Figure 2 shows the dynamics of cognitive vulnerabilities and family support for six different hypothetical individuals in response to a series of developmental transitions. Case 1 illustrates a child with a series of transitions with a rise in cognitive vulnerabilities followed by a rise in family support, which then leads to a relatively quick reduction in cognitive vulnerabilities and recovery. Case 2 shows a child predisposed to develop cognitive vulnerabilities which escalate and eventually reach the maximum level of 100 with the family support increasing with age, but without any effect on recovery. Case 3 shows the trajectory of a child where cognitive vulnerabilities appear to be stabilizing with the increase in family support only to increase with the transition into school. Family support increases in response but the cognitive vulnerabilities continue to escalate and become chronic without recovery.
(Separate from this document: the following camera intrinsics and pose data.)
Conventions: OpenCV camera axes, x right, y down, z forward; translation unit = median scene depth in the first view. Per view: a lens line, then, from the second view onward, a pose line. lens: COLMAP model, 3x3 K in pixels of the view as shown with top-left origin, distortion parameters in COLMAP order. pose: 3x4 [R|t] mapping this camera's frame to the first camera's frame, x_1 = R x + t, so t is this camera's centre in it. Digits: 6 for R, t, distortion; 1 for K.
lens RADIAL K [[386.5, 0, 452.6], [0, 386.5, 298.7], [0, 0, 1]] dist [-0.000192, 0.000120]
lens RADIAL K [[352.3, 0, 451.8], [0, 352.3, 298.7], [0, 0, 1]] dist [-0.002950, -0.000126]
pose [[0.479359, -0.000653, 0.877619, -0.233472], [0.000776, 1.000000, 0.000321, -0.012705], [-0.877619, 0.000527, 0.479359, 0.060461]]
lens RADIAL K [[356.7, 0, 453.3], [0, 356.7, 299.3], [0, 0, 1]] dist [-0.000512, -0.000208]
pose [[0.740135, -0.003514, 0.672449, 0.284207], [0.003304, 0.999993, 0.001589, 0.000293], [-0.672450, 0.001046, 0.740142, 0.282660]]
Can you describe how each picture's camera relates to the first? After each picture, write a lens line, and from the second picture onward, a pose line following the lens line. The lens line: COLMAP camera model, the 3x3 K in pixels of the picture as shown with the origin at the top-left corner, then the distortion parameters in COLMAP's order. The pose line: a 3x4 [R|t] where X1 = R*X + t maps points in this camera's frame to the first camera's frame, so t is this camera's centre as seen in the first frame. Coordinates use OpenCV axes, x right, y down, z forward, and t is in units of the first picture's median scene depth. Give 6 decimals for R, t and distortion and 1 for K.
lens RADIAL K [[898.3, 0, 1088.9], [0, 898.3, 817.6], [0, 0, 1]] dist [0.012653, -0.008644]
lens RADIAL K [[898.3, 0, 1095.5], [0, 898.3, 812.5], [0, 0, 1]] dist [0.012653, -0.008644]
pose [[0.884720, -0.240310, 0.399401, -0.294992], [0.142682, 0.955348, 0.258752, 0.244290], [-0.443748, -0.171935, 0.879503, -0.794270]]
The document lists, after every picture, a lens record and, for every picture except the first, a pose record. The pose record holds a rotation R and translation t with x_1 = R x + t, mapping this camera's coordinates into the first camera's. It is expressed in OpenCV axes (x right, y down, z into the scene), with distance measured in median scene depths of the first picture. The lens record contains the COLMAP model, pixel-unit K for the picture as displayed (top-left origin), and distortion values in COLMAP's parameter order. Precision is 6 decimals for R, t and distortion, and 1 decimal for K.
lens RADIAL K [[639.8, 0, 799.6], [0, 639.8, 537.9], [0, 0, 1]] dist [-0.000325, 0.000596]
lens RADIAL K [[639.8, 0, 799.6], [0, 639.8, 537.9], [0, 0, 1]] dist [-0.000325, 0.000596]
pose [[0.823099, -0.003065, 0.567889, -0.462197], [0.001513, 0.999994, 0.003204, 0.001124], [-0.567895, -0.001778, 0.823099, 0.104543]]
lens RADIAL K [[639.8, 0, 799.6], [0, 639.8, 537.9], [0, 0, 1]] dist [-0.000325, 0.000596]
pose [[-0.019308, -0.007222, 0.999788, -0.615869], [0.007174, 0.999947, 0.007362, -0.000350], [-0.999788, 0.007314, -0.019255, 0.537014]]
Case 4 shows an individual where the child is recovering for the first two school transitions and has high family support, but recovery is only partial with respect to the pre-transition level of cognitive vulnerabilities and the cumulative effect is that by the third school transition, the child crosses a tipping point and cognitive vulnerabilities escalate and continue to increase into late adolescence. Cases 5 and 6 show a similar pattern to Case 4 with the difference being when the tipping points are crossed. It is important to note that the tipping points are caused by the behavior of the interacting feedback loops and not because of some predetermined threshold function.

Figure 3 shows the corresponding results for the loop scores for each hypothetical case. Recall that the loop scores are normalized so sum to 100% and that positive values reflect reinforcing loop behavior while negative values indicate balancing loop behavior. The loop labels in Fig. 2 (R1, B2, and B2) correspond to the loops described earlier in Fig. 1.

Each of the cases in Fig. 3 depict periods of relative stability in loop scores interrupted by brief periods of instability. Notable is the fact that the frequency of the dynamics of the loop scores during these periods of instability are much higher than what would be directly observed in the dynamics of Cognitive Vulnerabilities and Family Support. Initially, we suspected this may have been a numerical artifact from the use of table functions or the use of a discrete pulse function to represent the school transitions. To check this, we (a) built and tested a version of the model that used algebraic expressions for the table functions that were continuously differentiable and (b) another version that smoothed the pulse function with a first-order material delay reasoning that the developmental shock is not instantaneous but distributed over time. Neither of these modifications changed the patterns shown in Fig. 2 significantly.

Through more careful analysis of the model and by changing the initial conditions and parameters continuously, it became apparent that the timings of these transitions were shifting continuously with the parameters. That is, adjusting the parameters and initial conditions changed the placement of the shifts in loop dominance, but not the patterns themselves. If the oscillations in the loop scores were a numerical error, we would expect the patterns to shift in discrete jumps from one pattern to another. Hence, we interpret the patterns shown in Fig. 3 to be results of the underlying dynamics of loop dominance patterns.